PROMPT 1:
Translate this sentence from the ptosis crutches article into Spanish: "The crutch is positioned where the orbital fold would typically be without ptosis."
PROMPT 2:
Reproduce a part of the ptosis crutches article word for word, starting at the words "Ptosis crutches (also" and ending after the words "consider ptosis crutches.".

= Ptosis crutches =

Ptosis crutches (also known as eye crutches) are a non-surgical solution to ptosis, also known as drooping eyelid syndrome. Affected eyes do not have the ability to open and close properly. In severe cases, a person is not able to open the affected eyelid. Ptosis eye crutches are tools installed to existing eyewear that support the affected eyelid, enabling the eyelid to stay open and allowing an individual to see.

== Medical uses ==
Crutches are used to keep an eyelid from drooping due to ptosis. Individuals with ptosis who are not candidates for reparable surgery or are looking for an alternative treatment, may consider ptosis crutches.

A ptosis crutch is bar that is placed along the inside of an eyewire frame that supports the drooping eyelid. The crutch is positioned where the orbital fold would typically be without ptosis. The crutch should create a fold above the eye, tucking the lid in and raising it above the pupil.

The ptosis crutch is designed around the shape and contour of the eye. It is typically made out of metal wire. To create the crutch, measurements must be first taken to determine the depth of the ptosis eye crutch.

An optician may use a distometer or a millimeter ruler to take measurements. The distometer is held against the ocular side of the frame, at the middle of the upper eyewire. Measurements are then taken from the deepest point under the eyelid, up to where it meets the overhang of the eyewear's eyewire. Most measurements come in between 15 and 20 millimeters, but extended or reduced lengths may occur too.

DATA FOR ANALYSIS:
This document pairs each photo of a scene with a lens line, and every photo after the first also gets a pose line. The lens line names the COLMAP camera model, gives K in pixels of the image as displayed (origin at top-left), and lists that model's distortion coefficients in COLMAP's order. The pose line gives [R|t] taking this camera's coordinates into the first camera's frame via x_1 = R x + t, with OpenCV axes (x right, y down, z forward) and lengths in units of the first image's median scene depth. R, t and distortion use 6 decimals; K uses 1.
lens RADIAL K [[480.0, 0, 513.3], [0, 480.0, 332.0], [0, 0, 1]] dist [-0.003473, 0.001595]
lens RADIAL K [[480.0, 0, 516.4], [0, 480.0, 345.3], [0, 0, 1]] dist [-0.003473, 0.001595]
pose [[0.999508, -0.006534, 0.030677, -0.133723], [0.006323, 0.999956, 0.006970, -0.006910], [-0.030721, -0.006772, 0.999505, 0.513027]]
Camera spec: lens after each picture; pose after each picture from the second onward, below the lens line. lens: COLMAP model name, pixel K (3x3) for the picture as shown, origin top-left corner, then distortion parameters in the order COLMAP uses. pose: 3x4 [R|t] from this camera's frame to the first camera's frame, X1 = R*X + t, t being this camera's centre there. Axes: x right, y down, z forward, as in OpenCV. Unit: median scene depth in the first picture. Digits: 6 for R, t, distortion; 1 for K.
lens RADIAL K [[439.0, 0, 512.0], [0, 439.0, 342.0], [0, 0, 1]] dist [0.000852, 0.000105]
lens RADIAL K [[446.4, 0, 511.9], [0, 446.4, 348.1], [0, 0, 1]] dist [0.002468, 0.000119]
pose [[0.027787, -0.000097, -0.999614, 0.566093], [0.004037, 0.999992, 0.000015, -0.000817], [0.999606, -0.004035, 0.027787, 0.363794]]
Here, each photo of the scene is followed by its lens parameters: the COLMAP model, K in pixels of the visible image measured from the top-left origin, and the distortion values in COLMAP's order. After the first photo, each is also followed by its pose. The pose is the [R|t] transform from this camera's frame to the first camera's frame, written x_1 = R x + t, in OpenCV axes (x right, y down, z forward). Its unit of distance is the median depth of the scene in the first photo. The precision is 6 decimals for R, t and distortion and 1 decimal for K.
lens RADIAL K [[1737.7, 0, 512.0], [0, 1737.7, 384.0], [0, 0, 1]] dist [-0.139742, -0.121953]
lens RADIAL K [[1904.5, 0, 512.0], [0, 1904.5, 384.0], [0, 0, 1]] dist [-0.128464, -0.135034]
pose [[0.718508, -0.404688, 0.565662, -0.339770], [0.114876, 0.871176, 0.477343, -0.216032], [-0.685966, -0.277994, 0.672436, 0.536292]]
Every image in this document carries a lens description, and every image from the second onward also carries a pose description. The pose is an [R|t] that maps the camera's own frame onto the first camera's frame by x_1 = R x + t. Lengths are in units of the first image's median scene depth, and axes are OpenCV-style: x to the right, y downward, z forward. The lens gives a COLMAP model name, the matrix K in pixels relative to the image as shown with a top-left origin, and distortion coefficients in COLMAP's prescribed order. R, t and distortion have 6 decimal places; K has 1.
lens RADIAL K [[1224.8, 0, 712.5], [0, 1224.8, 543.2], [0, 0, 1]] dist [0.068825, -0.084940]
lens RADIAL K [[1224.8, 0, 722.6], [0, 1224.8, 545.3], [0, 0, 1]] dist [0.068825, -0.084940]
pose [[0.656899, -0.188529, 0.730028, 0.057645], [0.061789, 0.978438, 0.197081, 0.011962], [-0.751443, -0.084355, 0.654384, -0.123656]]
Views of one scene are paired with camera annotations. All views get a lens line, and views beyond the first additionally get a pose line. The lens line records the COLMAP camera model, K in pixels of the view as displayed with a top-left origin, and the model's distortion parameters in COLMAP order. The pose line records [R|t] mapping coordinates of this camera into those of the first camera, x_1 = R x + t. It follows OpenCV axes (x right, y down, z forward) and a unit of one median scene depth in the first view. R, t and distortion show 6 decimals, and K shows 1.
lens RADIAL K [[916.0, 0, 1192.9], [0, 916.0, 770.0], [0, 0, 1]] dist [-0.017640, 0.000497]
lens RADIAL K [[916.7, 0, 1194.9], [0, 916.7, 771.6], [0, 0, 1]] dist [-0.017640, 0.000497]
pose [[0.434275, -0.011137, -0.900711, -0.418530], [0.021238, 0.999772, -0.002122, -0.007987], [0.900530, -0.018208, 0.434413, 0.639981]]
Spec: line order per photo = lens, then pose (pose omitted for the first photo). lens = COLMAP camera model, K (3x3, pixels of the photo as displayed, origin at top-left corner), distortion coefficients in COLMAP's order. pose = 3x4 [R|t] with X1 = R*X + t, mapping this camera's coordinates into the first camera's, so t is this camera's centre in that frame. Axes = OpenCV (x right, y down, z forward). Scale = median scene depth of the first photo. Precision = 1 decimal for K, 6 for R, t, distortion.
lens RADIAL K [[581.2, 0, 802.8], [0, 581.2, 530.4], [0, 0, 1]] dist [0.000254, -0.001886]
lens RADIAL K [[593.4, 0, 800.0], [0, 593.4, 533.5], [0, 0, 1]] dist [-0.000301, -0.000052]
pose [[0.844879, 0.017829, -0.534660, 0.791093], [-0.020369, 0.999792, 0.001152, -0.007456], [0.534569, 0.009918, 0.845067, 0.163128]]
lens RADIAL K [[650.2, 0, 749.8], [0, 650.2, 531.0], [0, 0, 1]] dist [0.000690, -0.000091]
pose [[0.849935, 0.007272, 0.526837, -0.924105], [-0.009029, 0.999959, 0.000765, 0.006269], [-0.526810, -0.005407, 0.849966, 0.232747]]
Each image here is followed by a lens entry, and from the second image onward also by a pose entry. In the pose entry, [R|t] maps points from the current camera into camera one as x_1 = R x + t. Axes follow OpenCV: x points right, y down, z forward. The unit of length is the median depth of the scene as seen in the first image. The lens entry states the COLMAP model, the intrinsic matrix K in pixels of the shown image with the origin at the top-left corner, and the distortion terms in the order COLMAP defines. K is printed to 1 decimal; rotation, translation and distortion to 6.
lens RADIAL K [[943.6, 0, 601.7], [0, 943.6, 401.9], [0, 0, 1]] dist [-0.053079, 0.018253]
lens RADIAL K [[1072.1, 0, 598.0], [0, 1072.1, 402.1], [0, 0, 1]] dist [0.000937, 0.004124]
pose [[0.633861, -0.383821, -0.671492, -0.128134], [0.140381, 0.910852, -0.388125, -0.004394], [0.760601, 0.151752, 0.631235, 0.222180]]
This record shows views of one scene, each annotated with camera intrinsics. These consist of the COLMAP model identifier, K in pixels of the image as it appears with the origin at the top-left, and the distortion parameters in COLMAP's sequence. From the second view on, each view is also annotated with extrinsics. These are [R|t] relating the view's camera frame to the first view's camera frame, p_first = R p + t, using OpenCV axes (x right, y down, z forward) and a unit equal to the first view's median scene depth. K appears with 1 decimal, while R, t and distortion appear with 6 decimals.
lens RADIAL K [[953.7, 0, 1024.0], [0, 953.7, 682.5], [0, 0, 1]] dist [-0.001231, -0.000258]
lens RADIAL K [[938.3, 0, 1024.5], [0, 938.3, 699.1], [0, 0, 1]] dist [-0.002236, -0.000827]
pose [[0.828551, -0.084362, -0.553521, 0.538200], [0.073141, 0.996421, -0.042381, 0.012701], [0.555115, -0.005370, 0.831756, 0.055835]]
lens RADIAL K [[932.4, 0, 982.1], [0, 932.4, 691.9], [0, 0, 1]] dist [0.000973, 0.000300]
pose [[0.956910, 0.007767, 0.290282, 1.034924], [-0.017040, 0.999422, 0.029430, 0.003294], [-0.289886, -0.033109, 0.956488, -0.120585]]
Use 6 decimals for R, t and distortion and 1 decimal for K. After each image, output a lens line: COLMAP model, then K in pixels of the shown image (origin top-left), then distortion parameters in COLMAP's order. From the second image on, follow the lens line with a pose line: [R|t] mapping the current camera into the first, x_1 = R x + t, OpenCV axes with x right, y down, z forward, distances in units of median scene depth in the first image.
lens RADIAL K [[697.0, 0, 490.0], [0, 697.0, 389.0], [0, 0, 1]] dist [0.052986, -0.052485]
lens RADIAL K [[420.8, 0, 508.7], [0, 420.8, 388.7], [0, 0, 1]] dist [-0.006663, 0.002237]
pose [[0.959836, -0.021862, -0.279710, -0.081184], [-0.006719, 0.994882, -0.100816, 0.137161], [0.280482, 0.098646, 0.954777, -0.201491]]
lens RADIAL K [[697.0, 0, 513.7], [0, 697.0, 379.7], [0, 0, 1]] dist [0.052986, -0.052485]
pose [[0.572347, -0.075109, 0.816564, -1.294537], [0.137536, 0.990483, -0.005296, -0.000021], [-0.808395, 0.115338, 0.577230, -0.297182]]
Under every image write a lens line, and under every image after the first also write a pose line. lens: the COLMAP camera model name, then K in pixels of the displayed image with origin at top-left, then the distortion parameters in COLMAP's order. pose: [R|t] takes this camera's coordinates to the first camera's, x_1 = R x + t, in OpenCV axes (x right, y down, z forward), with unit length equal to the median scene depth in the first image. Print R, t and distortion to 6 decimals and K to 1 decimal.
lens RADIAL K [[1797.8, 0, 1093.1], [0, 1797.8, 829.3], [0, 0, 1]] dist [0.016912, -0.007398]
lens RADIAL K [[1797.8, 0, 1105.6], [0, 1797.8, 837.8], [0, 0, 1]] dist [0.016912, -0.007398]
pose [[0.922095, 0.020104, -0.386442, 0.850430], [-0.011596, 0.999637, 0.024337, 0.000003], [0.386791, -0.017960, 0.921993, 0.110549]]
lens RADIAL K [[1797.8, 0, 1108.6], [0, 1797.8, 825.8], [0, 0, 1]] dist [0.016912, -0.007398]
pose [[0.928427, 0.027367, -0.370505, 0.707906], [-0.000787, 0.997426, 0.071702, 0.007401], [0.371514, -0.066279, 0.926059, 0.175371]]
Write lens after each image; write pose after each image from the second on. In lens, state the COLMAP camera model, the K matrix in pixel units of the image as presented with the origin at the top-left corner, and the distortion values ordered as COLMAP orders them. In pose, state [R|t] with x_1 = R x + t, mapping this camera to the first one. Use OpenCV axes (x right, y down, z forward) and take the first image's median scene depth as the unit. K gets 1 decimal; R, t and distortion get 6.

PROBLEM SOLUTION 1:
La muleta se coloca donde normalmente estaría el pliegue orbital sin ptosis.

PROBLEM SOLUTION 2:
Ptosis crutches (also known as eye crutches) are a non-surgical solution to ptosis, also known as drooping eyelid syndrome. Affected eyes do not have the ability to open and close properly. In severe cases, a person is not able to open the affected eyelid. Ptosis eye crutches are tools installed to existing eyewear that support the affected eyelid, enabling the eyelid to stay open and allowing an individual to see.

== Medical uses ==
Crutches are used to keep an eyelid from drooping due to ptosis. Individuals with ptosis who are not candidates for reparable surgery or are looking for an alternative treatment, may consider ptosis crutches.